Two years ago, citizen’s groups hauled the DEP and Army Corps of Engineers to the court, and in May the Federal District Judge ruled that the agencies must stop issuing new permits for mountaintop mining when there is no use designated for the valley fill associated with it. The ruling stated that the permits ran counter to the Clean Water Act’s goal to restore and maintain the chemical, physical and biological integrity of America’s waters. The coal industry denounced the ruling, saying it would mean the loss of 32,000 miners’ jobs in Kentucky and West Virginia over the next five years. “It used to be that when a coal company came in the community boomed,” says Larry Gibson, a Coal River area resident. “Now they move everybody out. They make it hard for people to live there. The community aren’t getting the profit; it’s just a handful of people at the top.”In fact, the people in the coalfields see less money from mountaintop removal than do their neighbours in the larger cities of West Virginia. Coal companies pay a severance tax on coal, which is collected by the state and then distributed to communities on a per capita basis. This means that the larger towns, which are typically farther from the coalfields, see more of the money than do the small communities who live with the disruption on a day-to-day basis.

Take for instance the town called Sylvester (population 300), where a coal-preparation plant crushes coal brought in from the surrounding mines.

Pauline Canterberry, 72, says that by August this year, the town had received only $300 from the severance tax. Yet in the past two years, Sylvester has lost its well water and is now coated with dust. “The state thinks it can’t do without it and they’re permitting a part of the state to be destroyed for the economy of the state,” she says.In March, the national Environmental Protection Agency (EPA) privately briefed US President George W Bush’s officials on the issues surrounding mountaintop mining. The contents of the briefing were obtained through the Freedom of Information Act by Trial Lawyers for Public Justice and the Appalachian Center for the Economy and the Environment. The documents say the area is home to “some of the best forest habitat in the world” and goes on to describe wholesale deforestation, toxic pollution, burying of streams and other environmental destruction being caused by mountaintop mining.

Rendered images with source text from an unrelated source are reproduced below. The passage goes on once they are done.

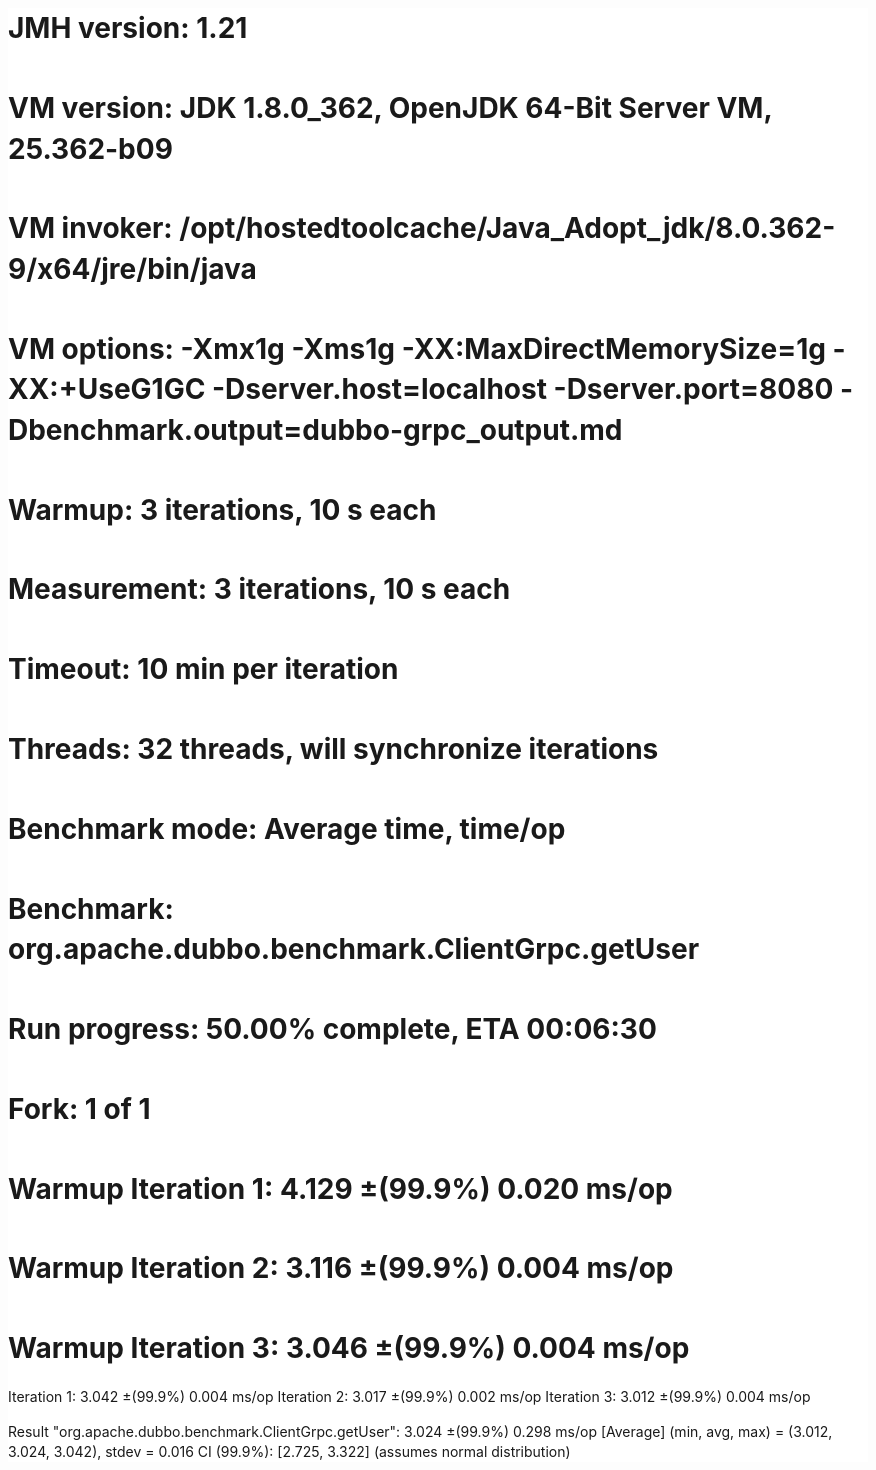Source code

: 
# JMH version: 1.21
# VM version: JDK 1.8.0_362, OpenJDK 64-Bit Server VM, 25.362-b09
# VM invoker: /opt/hostedtoolcache/Java_Adopt_jdk/8.0.362-9/x64/jre/bin/java
# VM options: -Xmx1g -Xms1g -XX:MaxDirectMemorySize=1g -XX:+UseG1GC -Dserver.host=localhost -Dserver.port=8080 -Dbenchmark.output=dubbo-grpc_output.md
# Warmup: 3 iterations, 10 s each
# Measurement: 3 iterations, 10 s each
# Timeout: 10 min per iteration
# Threads: 32 threads, will synchronize iterations
# Benchmark mode: Average time, time/op
# Benchmark: org.apache.dubbo.benchmark.ClientGrpc.getUser

# Run progress: 50.00% complete, ETA 00:06:30
# Fork: 1 of 1
# Warmup Iteration   1: 4.129 ±(99.9%) 0.020 ms/op
# Warmup Iteration   2: 3.116 ±(99.9%) 0.004 ms/op
# Warmup Iteration   3: 3.046 ±(99.9%) 0.004 ms/op
Iteration   1: 3.042 ±(99.9%) 0.004 ms/op
Iteration   2: 3.017 ±(99.9%) 0.002 ms/op
Iteration   3: 3.012 ±(99.9%) 0.004 ms/op


Result "org.apache.dubbo.benchmark.ClientGrpc.getUser":
  3.024 ±(99.9%) 0.298 ms/op [Average]
  (min, avg, max) = (3.012, 3.024, 3.042), stdev = 0.016
  CI (99.9%): [2.725, 3.322] (assumes normal distribution)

A scientific study by the EPA states, “Mountaintop mining operations in the Appalachian coalfields involve fundamental changes to the region’s landscape and terrestrial wildlife habitats.”

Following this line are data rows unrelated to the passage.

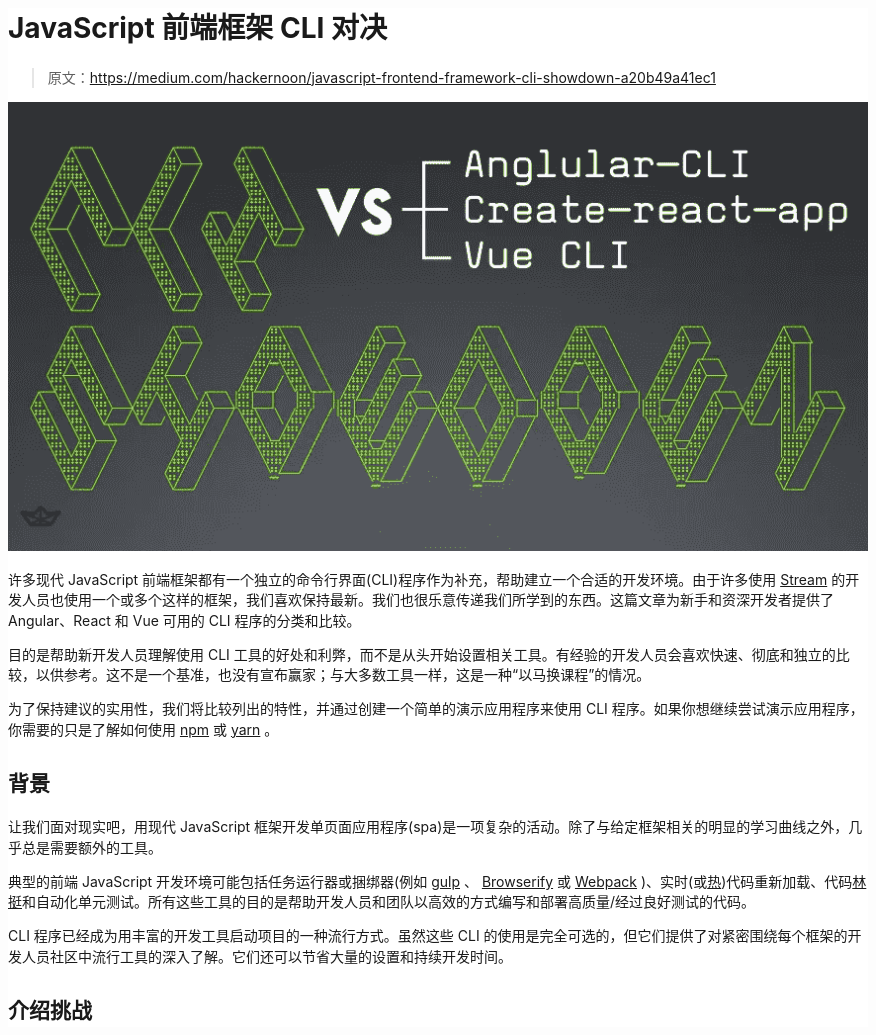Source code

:# JavaScript 前端框架 CLI 对决

> 原文：<https://medium.com/hackernoon/javascript-frontend-framework-cli-showdown-a20b49a41ec1>

![](img/5c32f7d883087ee7aa9403f1eddf6f4c.png)

许多现代 JavaScript 前端框架都有一个独立的命令行界面(CLI)程序作为补充，帮助建立一个合适的开发环境。由于许多使用 [Stream](https://getstream.io) 的开发人员也使用一个或多个这样的框架，我们喜欢保持最新。我们也很乐意传递我们所学到的东西。这篇文章为新手和资深开发者提供了 Angular、React 和 Vue 可用的 CLI 程序的分类和比较。

目的是帮助新开发人员理解使用 CLI 工具的好处和利弊，而不是从头开始设置相关工具。有经验的开发人员会喜欢快速、彻底和独立的比较，以供参考。这不是一个基准，也没有宣布赢家；与大多数工具一样，这是一种“以马换课程”的情况。

为了保持建议的实用性，我们将比较列出的特性，并通过创建一个简单的演示应用程序来使用 CLI 程序。如果你想继续尝试演示应用程序，你需要的只是了解如何使用 [npm](http://npmjs.com) 或 [yarn](https://yarnpkg.com) 。

## 背景

让我们面对现实吧，用现代 JavaScript 框架开发单页面应用程序(spa)是一项复杂的活动。除了与给定框架相关的明显的学习曲线之外，几乎总是需要额外的工具。

典型的前端 JavaScript 开发环境可能包括任务运行器或捆绑器(例如 [gulp](https://gulpjs.com/) 、 [Browserify](http://browserify.org/) 或 [Webpack](https://webpack.js.org/) )、实时(或[热](https://stackoverflow.com/questions/41428954/what-is-the-difference-between-hot-reloading-and-live-reloading-in-react-native))代码重新加载、代码[林挺](https://en.wikipedia.org/wiki/Lint_(software))和自动化单元测试。所有这些工具的目的是帮助开发人员和团队以高效的方式编写和部署高质量/经过良好测试的代码。

CLI 程序已经成为用丰富的开发工具启动项目的一种流行方式。虽然这些 CLI 的使用是完全可选的，但它们提供了对紧密围绕每个框架的开发人员社区中流行工具的深入了解。它们还可以节省大量的设置和持续开发时间。

## 介绍挑战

Larry Gibson of Kayford Mountain knows these changes well. His ancestors have been there for over 200 years - now he is the only resident, his 30 hectares of land virtually surrounded by more than 5,000 hectares of mountaintop removal.

“I was born in 1946; this mountaintop farm was thriving then,” he says. “All this land was filled with corn and sweet potatoes and that bank right there had honeybees. My daughter was born in 1987. When she was born, the mountains were gone.”